NN models compression techniques

Recent research of the neural networks mainly focused on the improving accuracy. Despite this, there are exist a lot of methods to reduce models size and speed up them. Here I will try briefly discuss each of methods and compare them among each other.

Pruning

Pruning initially was proposed on Jun 2015 at Learning both Weights and Connections for Efficient Neural Networks paper. Main idea of this method is:

  • Train whole network
  • Prune some connections that less than required threshold
  • Retrain pruned network. If we not perform retraining model accuracy can be decreased a lot.

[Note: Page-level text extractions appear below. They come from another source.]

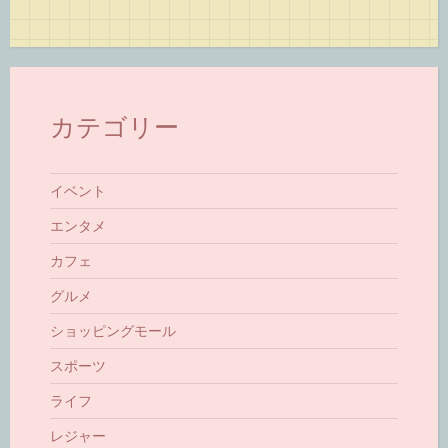
カテゴリー
イベント
エンタメ
カフェ
グルメ
ショッピングモール
スポーツ
ライフ
レジャー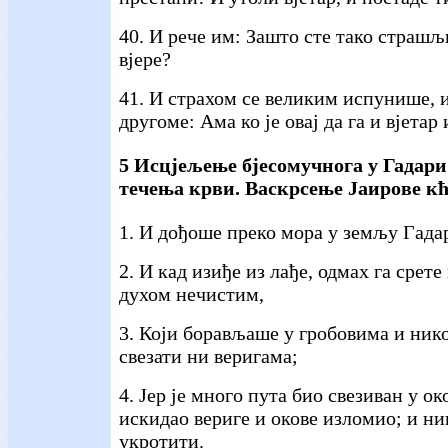
40. И рече им: Зашто сте тако страш
вјере?
41. И страхом се великим испунише, и
другоме: Ама ко је овај да га и вјетар
5 Исцјељење бјесомучнога у Гадари
течења крви. Васкрсење Јаирове кћ
1. И дођоше преко мора у земљу Гада
2. И кад изиђе из лађе, одмах га срете
духом нечистим,
3. Који борављаше у гробовима и ник
свезати ни веригама;
4. Јер је много пута био свезиван у око
искидао вериге и окове изломио; и ни
укротити.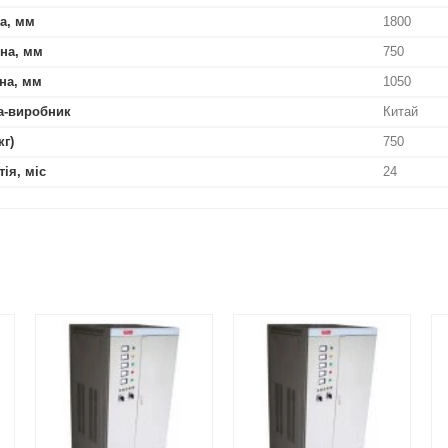
а, мм
1800
на, мм
750
на, мм
1050
а-виробник
Китай
кг)
750
тія, міс
24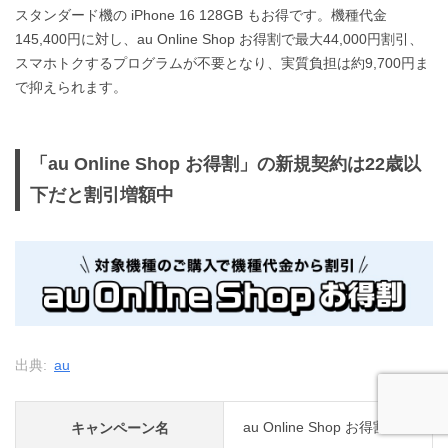
スタンダード機の iPhone 16 128GB もお得です。機種代金
145,400円に対し、au Online Shop お得割で最大44,000円割引、
スマホトクするプログラムが不要となり、実質負担は約9,700円ま
で抑えられます。
「au Online Shop お得割」の新規契約は22歳以
下だと割引増額中
出典:
au
au Online Shop お得割
キャンペーン名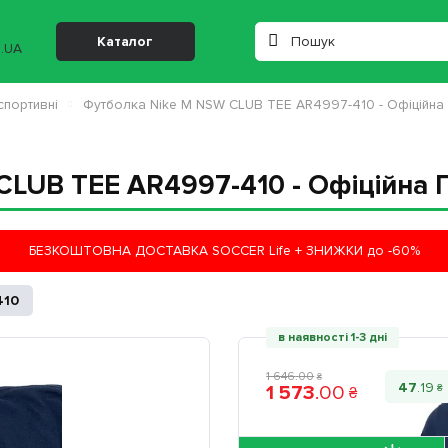
Каталог
спортивні
Футболка Nike M NSW CLUB TEE AR4997-410 - Офіційна
CLUB TEE AR4997-410 - Офіційна 
БЕЗКОШТОВНА ДОСТАВКА SOCCER Life + ЗНИЖКИ до -60%
410
в наявності 1-3 дні
1 646
.
00
₴
47
.
19
1 573
.
00
₴
₴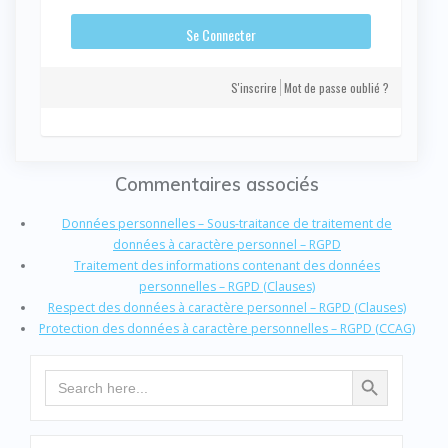
S'inscrire
Mot de passe oublié ?
Commentaires associés
Données personnelles – Sous-traitance de traitement de
données à caractère personnel – RGPD
Traitement des informations contenant des données
personnelles – RGPD (Clauses)
Respect des données à caractère personnel – RGPD (Clauses)
Protection des données à caractère personnelles – RGPD (CCAG)
Search Button
Search
for:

Last two steps can be repeated several times.

Training pipeline

Training pipeline, image source

As the result we will receive such representation of the model:

Pruned model

Pruned model, image source

During pruning such additional updates should be done to the model:

  • The pruning threshold is chosen as a quality parameter multiplied by the standard deviation of a layer’s weights.
  • Use L2 regularization to push the weights near to zero. In paper was reported that use of the L1 regularization is unreasonable.
  • Update dropout is some exist with such rule. It can updated as \(D_{r} = D_{o} \sqrt{\frac{C_{ir}}{C_{io}}}\), where:
    • \(D_{r}\) - our new dropout rate
    • \(D_{o}\) - previous dropout rate
    • \(C_{io}\) - number of connections in layer \(i\) in original network
    • \(C_{ir}\) - number of connections in layer \(i\) in the network after retraining
  • Learn model after pruning with lower learning rate.
  • Convert model to sparse matrix.
  • Batch norm?? Hm, I think it didn’t exist yet when pruning was proposed
  • Authors said that we can 2x reduce number of the neurons even without retraining

For training in some framework:

  • Train network as usual
  • For pruning we can just multiply each layer with binary mask
  • Perform retraining with layer initialized from previous network
  • Convert retrained network to sparse tensors

Links for Tensorflow:

Links for pytorch:

Also you should note that there two approaches for squeezing exist - one for model size reducing, and another for model speedup.